### Quoted passage
----

The absorption of smaller hospitals into larger healthcare systems is nothing new but the rate at which it’s occurring has increased rapidly in recent years. According to the healthcare research firm Irving Levin Associates, 2009 saw 50 hospital mergers and acquisitions but in 2012, that number jumped to 105, and experts say this could be just the beginning of more consolidation and upheaval. 2013 was a big year for CIR members in this regard, as Continuum Health Partners, a New York City-based hospital network including Beth Israel and St. Luke’s-Roosevelt, merged with Mount Sinai Medical Center to form the Mount Sinai Health System – a mega
teaching institution with four hospitals and approximately 2200 residents on its payroll.

Residents at St Luke’s-Roosevelt have had a CIR chapter since 2001, residents at the Institute for Family Health just won their first CIR contract and Elmhurst residents are ready to start negotiating.

Merging hospital systems always argue that the move improves hospital efficiency and capacity to care for more patients. However, studies in recent years have shown that hospital mergers frequently lead to increased health care costs as larger hospitals are able to strengthen their negotiating power with insurance companies and raise their prices. There is also concern from the Federal Trade Commission about the legality of large scale hospital system mergers when it comes to the potential for monopolies within a community.

What is known for sure is that merger means change. The new Mount Sinai Health System has already closed down
the child and adolescent psychiatry inpatient unit at Mount Sinai Hospital and an inpatient medicine floor at Beth Israel Hospital. The new system has also begun to change graduate medical education, bringing all hospitals into the the Icahn School of Medicine affiliation, altering program oversight and rotation schedules.

Residents have a stake both in how patient care is provided and in the structure and oversight of their own training, but have not been given an opportunity to participate in any of the decision making. This disregard for the needs and expertise of residents has highlighted the ongoing lack of resident voice in the Mount Sinai Health System and inspired housestaff across all hospitals to organize to join CIR. One major challenge is the hospital’s claim that residents are students, not employees, and therefore do not have a right to unionize.

----

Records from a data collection
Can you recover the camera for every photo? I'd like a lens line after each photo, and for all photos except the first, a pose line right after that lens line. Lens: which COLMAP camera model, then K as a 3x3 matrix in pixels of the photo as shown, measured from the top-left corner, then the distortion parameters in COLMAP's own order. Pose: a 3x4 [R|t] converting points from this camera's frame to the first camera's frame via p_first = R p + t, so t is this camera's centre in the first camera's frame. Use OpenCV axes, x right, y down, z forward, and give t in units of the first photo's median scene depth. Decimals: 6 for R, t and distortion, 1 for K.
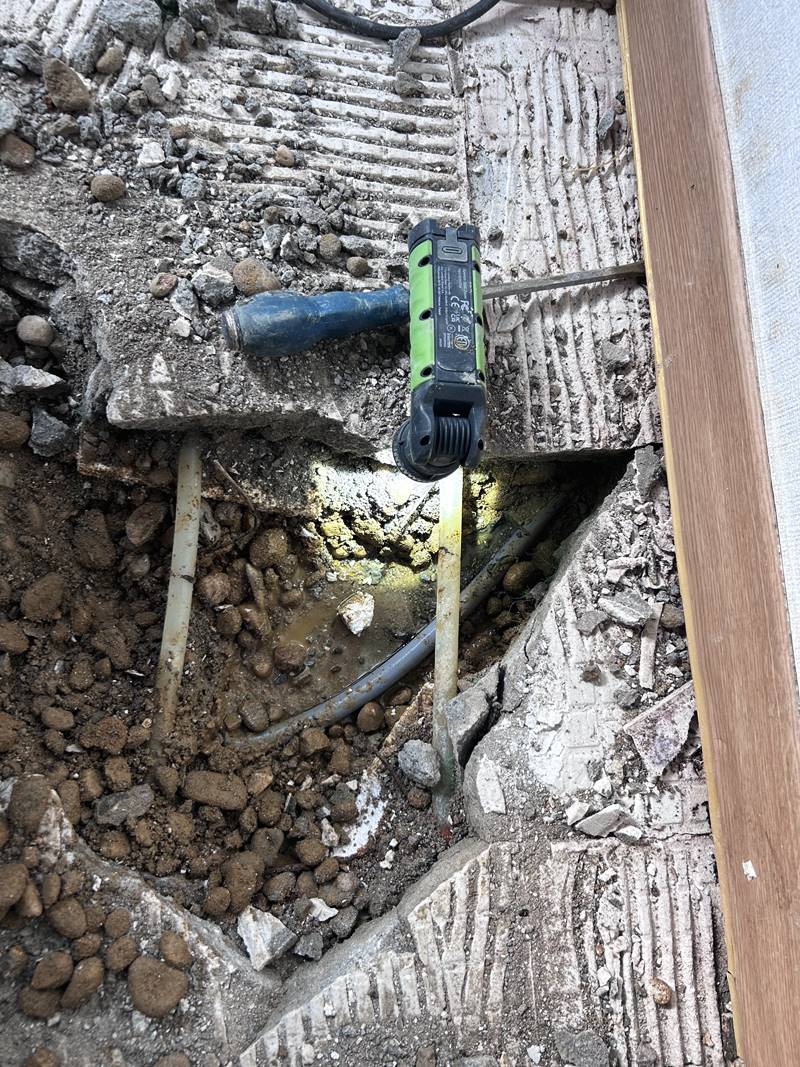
lens RADIAL K [[804.2, 0, 396.6], [0, 804.2, 522.7], [0, 0, 1]] dist [0.003633, 0.005973]
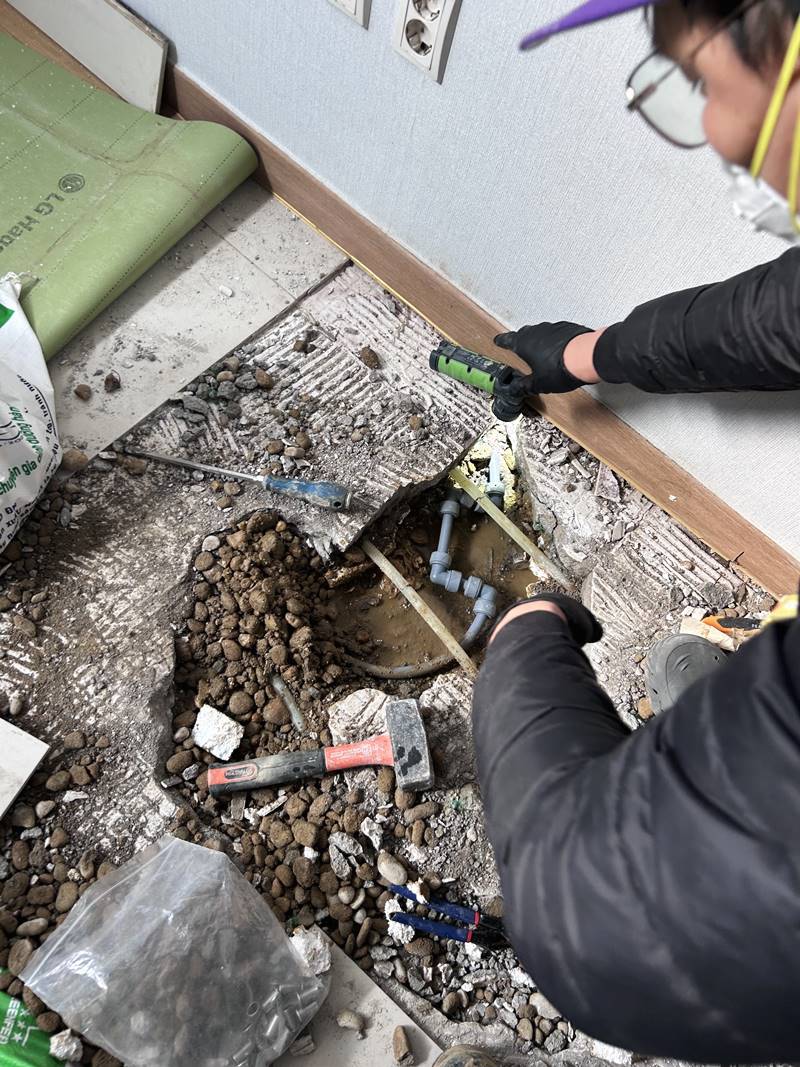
lens RADIAL K [[797.9, 0, 381.0], [0, 797.9, 532.8], [0, 0, 1]] dist [0.084638, -0.002550]
pose [[0.709261, -0.676123, 0.199515, -0.622655], [0.692839, 0.720807, -0.020295, -0.039049], [-0.130090, 0.152626, 0.979685, -1.045786]]
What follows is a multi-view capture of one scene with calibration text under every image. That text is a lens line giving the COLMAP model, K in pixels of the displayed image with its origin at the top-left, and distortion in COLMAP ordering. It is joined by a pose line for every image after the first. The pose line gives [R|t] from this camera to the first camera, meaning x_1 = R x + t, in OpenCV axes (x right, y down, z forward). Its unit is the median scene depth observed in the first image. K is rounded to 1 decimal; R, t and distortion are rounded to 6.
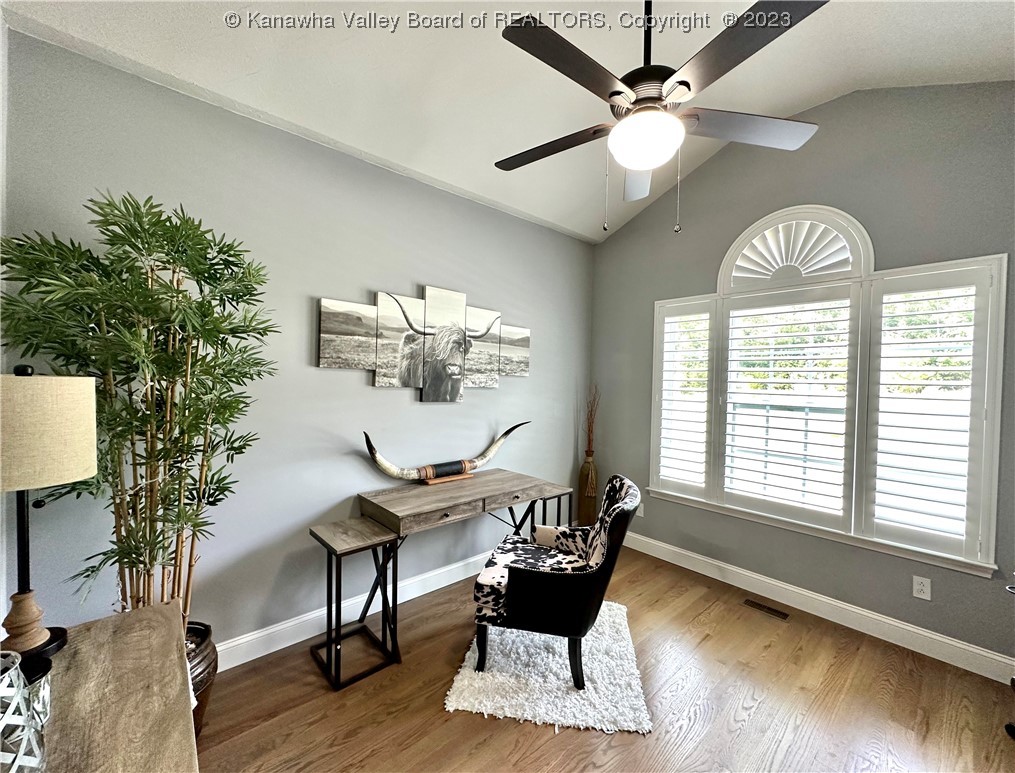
lens RADIAL K [[425.4, 0, 507.0], [0, 425.4, 385.1], [0, 0, 1]] dist [-0.002593, -0.000035]
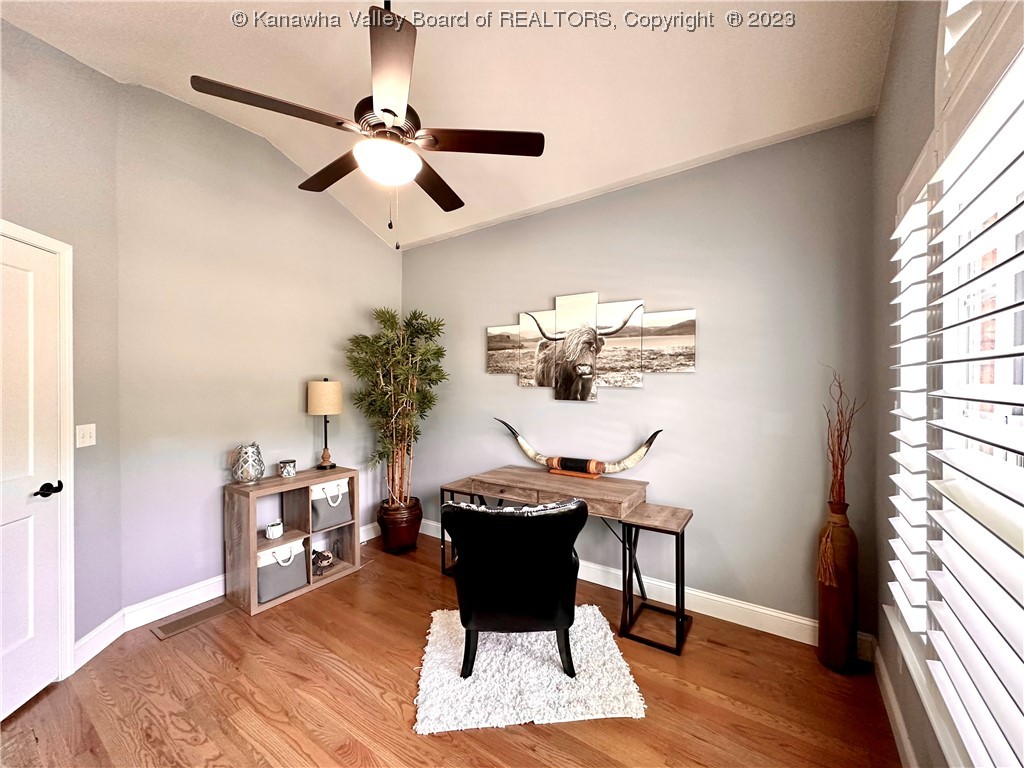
lens RADIAL K [[412.5, 0, 509.5], [0, 412.5, 385.2], [0, 0, 1]] dist [-0.004425, 0.000406]
pose [[0.211551, -0.014524, -0.977259, 0.851671], [-0.005732, 0.999854, -0.016101, 0.019653], [0.977350, 0.009008, 0.211437, 0.646740]]
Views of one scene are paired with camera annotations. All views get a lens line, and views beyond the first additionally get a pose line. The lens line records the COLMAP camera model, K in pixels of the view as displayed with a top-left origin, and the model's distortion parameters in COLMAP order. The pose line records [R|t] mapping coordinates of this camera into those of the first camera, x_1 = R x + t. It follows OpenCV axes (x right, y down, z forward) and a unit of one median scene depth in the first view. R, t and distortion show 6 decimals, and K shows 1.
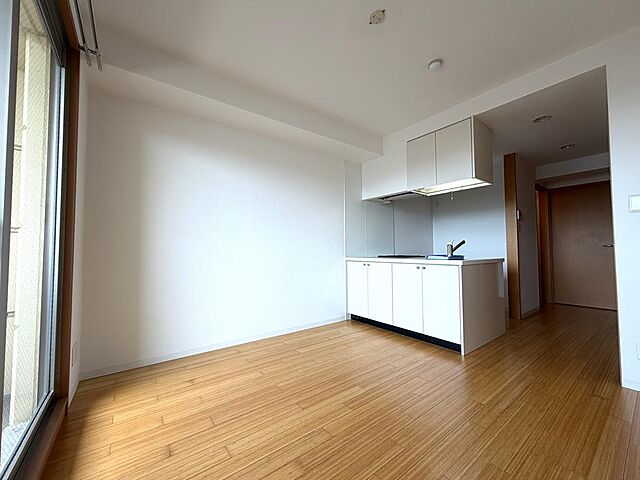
lens RADIAL K [[257.3, 0, 319.6], [0, 257.3, 240.1], [0, 0, 1]] dist [-0.002632, -0.000988]
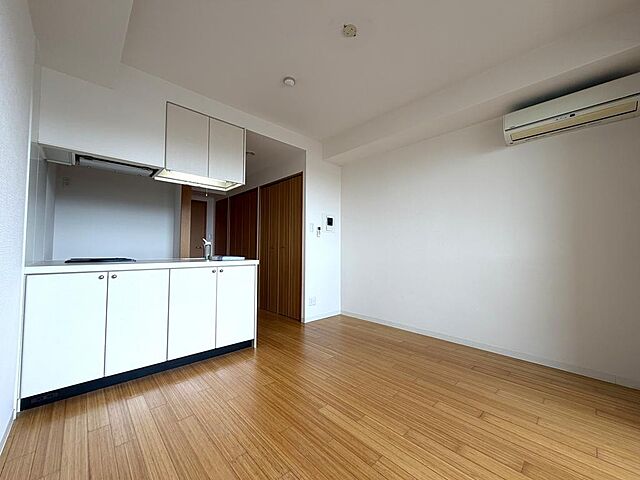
lens RADIAL K [[257.3, 0, 318.5], [0, 257.3, 237.4], [0, 0, 1]] dist [-0.002632, -0.000988]
pose [[-0.108686, 0.051759, 0.992728, -0.562143], [-0.039791, 0.997617, -0.056371, 0.035219], [-0.993279, -0.045628, -0.106368, 0.864897]]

----

### Task instructions
A. List every year mentioned in the passage on hospital mergers, in the order it appears.
B. Answer these questions about the passage on hospital mergers, marking your answers (i), (ii), and (iii).
(i) According to Irving Levin Associates, how many hospital mergers and acquisitions took place in 2012?
(ii) Since what year have residents at St Luke's-Roosevelt had a CIR chapter?
(iii) Which unit at Mount Sinai Hospital has the new Mount Sinai Health System closed?
C. Update the passage on hospital mergers by reproducing everything from "The absorption of" down to "on its payroll.", with "hospital network" replaced by "healthcare network".

### Solved tasks
A. 2009, 2012, 2013, 2001

B.
(i) 105
(ii) 2001
(iii) The child and adolescent psychiatry inpatient unit

C.
The absorption of smaller hospitals into larger healthcare systems is nothing new but the rate at which it’s occurring has increased rapidly in recent years. According to the healthcare research firm Irving Levin Associates, 2009 saw 50 hospital mergers and acquisitions but in 2012, that number jumped to 105, and experts say this could be just the beginning of more consolidation and upheaval. 2013 was a big year for CIR members in this regard, as Continuum Health Partners, a New York City-based healthcare network including Beth Israel and St. Luke’s-Roosevelt, merged with Mount Sinai Medical Center to form the Mount Sinai Health System – a mega
teaching institution with four hospitals and approximately 2200 residents on its payroll.